> EXERCISE DETAILS
Can you carry on the carbon capture and storage text below from its final line, leaving the listing that follows it aside?

EXERCISE TEXT section start

Carbon capture and storage
Schematic showing both terrestrial and geological sequestration of carbon dioxide emissions from a coal-fired plant.

Carbon capture and storage (CCS) is a plan to mitigate climate change by capturing carbon dioxide (CO2) from large point sources such as power plants and subsequently storing it away safely instead of releasing it into the atmosphere. The Intergovernmental Panel on Climate Change says CCS could contribute between 10% and 55% of the cumulative worldwide carbon-mitigation effort over the next 90 years. The Agency says CCS is "the most important single new technology for CO2 savings" in power generation and industry.[78] Though it requires up to 40% more energy to run a CCS coal power plant than a regular coal plant, CCS could potentially capture about 90% of all the carbon emitted by the plant.[78] Norway, which first began storing CO2, has cut its emissions by almost a million tons a year, or about 3% of the country's 1990 levels.[78] Please see also direct conversion of CO2 to fuels.

Pacala and Socolow: 15 programs

Pacala and Socolow of Princeton [79] have proposed a program to reduce CO2 emissions by 1 billion metric tons per year − or 25 billion tons over the 50-year period. The proposed 15 different programs, any seven of which could achieve the goal, are:

  1. more efficient vehicles − increase fuel economy from 30 to 60 mpg (7.8 to 3.9 L/100 km) for 2 billion vehicles,
  2. reduce use of vehicles − improve urban design to reduce miles driven from 10,000 to 5,000 miles (16,000 to 8,000 km) per year for 2 billion vehicles,
  3. efficient buildings − reduce energy consumption by 25%,
  4. improve efficiency of coal plants from today's 40% to 60%,
  5. replace 1,400 GW (gigawatt) of coal power plants with natural gas,
  6. capture and store carbon emitted from 800 GW of new coal plants,
  7. capture and reuse hydrogen created by No. 6 above,
  8. capture and store carbon from coal to syn fuels conversion at 30 million barrels per day (4,800,000 m3/d),
  9. displace 700 GW of coal power with nuclear,
  10. add 2 million 1 MW wind turbines (50 times current capacity),
  11. displace 700 GW of coal with 2,000 GW (peak) solar power (700 times current capacity),
  12. produce hydrogen fuel from 4 million 1 MW wind turbines,
  13. use biomass to make fuel to displace oil (100 times current capacity),
  14. stop de-forestation and re-establish 300 million hectares of new tree plantations,
  15. conservation tillage − apply to all crop land (10 times current usage).

EXERCISE TEXT section end
PROVIDED DATA section start

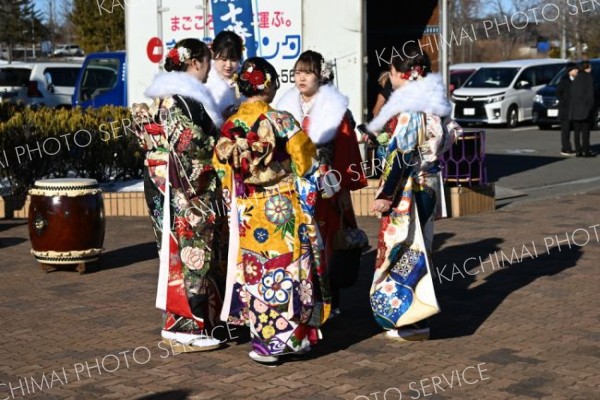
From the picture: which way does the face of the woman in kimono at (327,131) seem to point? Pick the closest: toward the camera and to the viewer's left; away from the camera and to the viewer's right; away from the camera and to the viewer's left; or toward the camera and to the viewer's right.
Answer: toward the camera and to the viewer's left

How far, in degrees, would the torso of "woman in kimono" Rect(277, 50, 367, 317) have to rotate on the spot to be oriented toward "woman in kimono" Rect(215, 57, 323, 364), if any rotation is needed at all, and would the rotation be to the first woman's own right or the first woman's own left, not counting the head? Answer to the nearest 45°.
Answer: approximately 45° to the first woman's own left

PROVIDED DATA section end

> EXERCISE OUTPUT
Nature.com argued in June 2008 that "If we are to have confidence in our ability to stabilize carbon dioxide levels below 450 p.p.m. emissions must average less than 5 billion metric tons of carbon per year over the century. This means accelerating the deployment of the wedges so they begin to take effect in 2015 and are completely operational in much less time than originally modelled by Socolow and Pacala."[80]

Societal controls

Another method being examined is to make carbon a new currency by introducing tradeable "Personal Carbon Credits". The idea being it will encourage and motivate individuals to reduce their 'carbon footprint' by the way they live. Each citizen will receive a free annual quota of carbon that they can use to travel, buy food, and go about their business. It has been suggested that by using this concept it could actually solve two problems; pollution and poverty, old age pensioners will actually be better off because they fly less often, so they can cash in their quota at the end of the year to pay heating bills, etc.[citation needed]

Population

Population density by country

Various organizations promote population control as a means for mitigating global warming.[81][82][83][84][85] Proposed measures include improving access to family planning and reproductive health care and information, reducing natalistic politics, public education about the consequences of continued population growth, and improving access of women to education and economic opportunities.

Population control efforts are impeded by there being somewhat of a taboo in some countries against considering any such efforts.[86] Also, various religions discourage or prohibit some or all forms of birth control.

Population size has a different per capita effect on global warming in different countries, since the per capita production of anthropogenic greenhouse gases varies greatly by country.[87]

Non-CO2 greenhouse gases

CO2 is not the only GHG relevant to mitigation, and governments have acted to regulate the emissions of other GHGs emitted by human activities (anthropogenic GHGs). The emissions caps agreed to by most developed countries under the Kyoto Protocol regulate the emissions of almost all the anthropogenic GHGs.[88] These gases are CO2, methane (chemical formula: CH4), nitrous oxide (N2O), the hydrofluorocarbons (abbreviated HFCs), perfluorocarbons (PFCs), and sulfur hexafluoride (SF6).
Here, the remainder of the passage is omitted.